Splitting classes, receiving additional students to supervise in your classes, not receiving release from face-to-face (RFF) or having to take classes above their normal teaching load is increasing teacher workloads.
Such approaches are clearly not educationally sound and may present obvious work health and safety risks for teachers and their students. While Federation understands that our profession is in crisis and members continue to campaign for competitive salaries and an increase in release time, schools cannot place unreasonable requests on teachers.
Teachers in primary schools have an entitlement to two hours RFF teaching each week. In high schools, when teachers are given “extras” to replace an absent colleague, the work they would have completed during that period still needs to be done. Just like RFF in primary schools, timetabled non-teaching time allows teachers to plan, assess, follow up with students and parents, complete professional learning, have professional conversations with colleagues, attend meetings, prepare resources; the list is endless.

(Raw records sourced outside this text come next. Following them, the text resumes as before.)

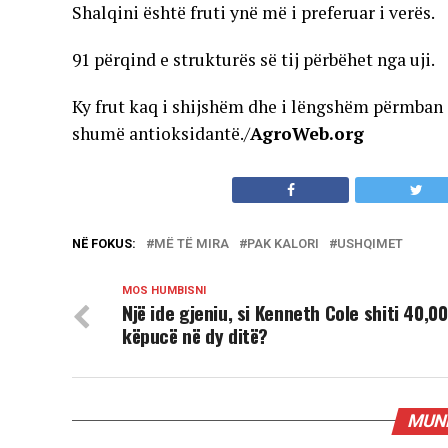
Shalqini është fruti ynë më i preferuar i verës.
91 përqind e strukturës së tij përbëhet nga uji.
Ky frut kaq i shijshëm dhe i lëngshëm përmban
shumë antioksidantë./
AgroWeb.org
NË FOKUS:
MË TË MIRA
PAK KALORI
USHQIMET
MOS HUMBISNI
Një ide gjeniu, si Kenneth Cole shiti 40,0
këpucë në dy ditë?
MUND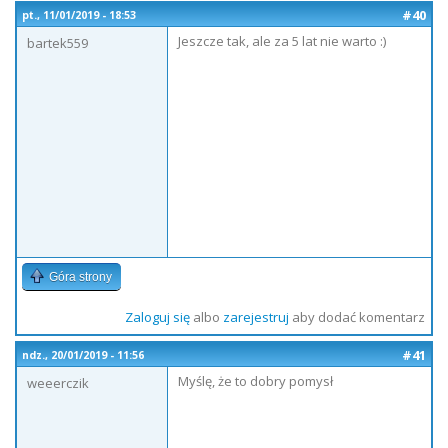
#40
pt., 11/01/2019 - 18:53
Jeszcze tak, ale za 5 lat nie warto :)
bartek559
Góra strony
Zaloguj się
albo
zarejestruj
aby dodać komentarz
#41
ndz., 20/01/2019 - 11:56
Myślę, że to dobry pomysł
weeerczik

Teachers should not be required to do more than the maximum number of teaching periods or not be provided with the entitlement to RFF. Additionally, the collapsing of English as an additional language or dialect, Learning and Support and/ or RFF programs, or using these teachers to replace an absent classroom teacher is also unacceptable.
Every attempt should be made to employ a casual teacher to replace absent teachers. Schools experiencing difficulty obtaining casual teachers should contact their Director, Educational Leadership to plan and discuss the options available.

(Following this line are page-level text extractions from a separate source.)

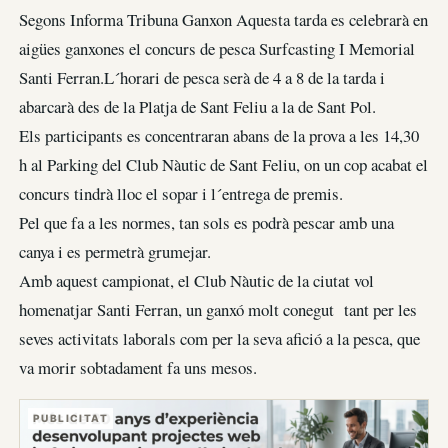
Segons Informa Tribuna Ganxon Aquesta tarda es celebrarà en
aigües ganxones el concurs de pesca Surfcasting I Memorial
Santi Ferran.L´horari de pesca serà de 4 a 8 de la tarda i
abarcarà des de la Platja de Sant Feliu a la de Sant Pol.
Els participants es concentraran abans de la prova a les 14,30
h al Parking del Club Nàutic de Sant Feliu, on un cop acabat el
concurs tindrà lloc el sopar i l´entrega de premis.
Pel que fa a les normes, tan sols es podrà pescar amb una
canya i es permetrà grumejar.
Amb aquest campionat, el Club Nàutic de la ciutat vol
homenatjar Santi Ferran, un ganxó molt conegut tant per les
seves activitats laborals com per la seva afició a la pesca, que
va morir sobtadament fa uns mesos.
PUBLICITAT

Schools can employ temporary teachers above establishment to provide inbuilt cover and, in some instances, may be able to employ teachers permanently. Your Organiser is available to assist workplace representatives and principals regarding this.
There is hope the new Government will begin implementing the measures needed to address the teacher shortage. However, we must continue to hold it to account and members, with their elected workplace representatives, should meet and discuss suitable actions to address the ongoing shortages.

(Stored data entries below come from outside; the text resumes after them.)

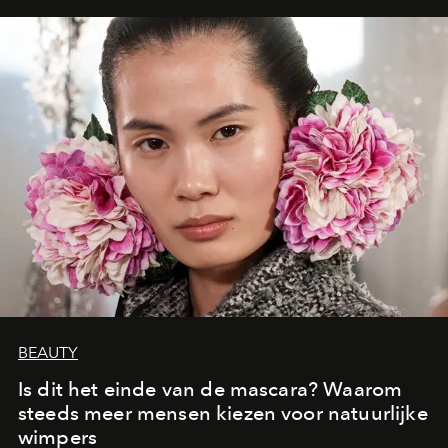
moment van verwondering.
BEAUTY
Is dit het einde van de mascara? Waarom
steeds meer mensen kiezen voor natuurlijke
wimpers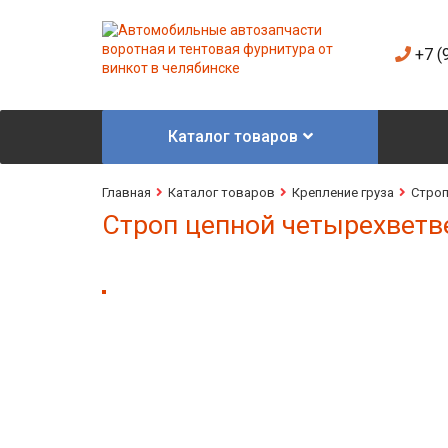
+7 (
Каталог товаров
Главная
Каталог товаров
Крепление груза
Стро
Строп цепной четырехветв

Workplace Committees are key
Federation is aware of workload demands for teachers and will continue to raise concerns with the Department. However, sometimes workload issues need to be addressed locally.
While teachers are juggling the introduction and implementation of the new curriculum, the loss of expertise and central support from the Department, changes in technology, data collection and many other new “initiatives”, a functioning and effective Workplace Committee can make sure the voices of members are heard in the workplace.
Where additional workload is simply a result of a decision made at the school level, your Workplace Committee can work to resolve workload issues. If your school does not have a Workplace Committee up and running, or you aren’t sure how to go about it, contact your Organiser for assistance.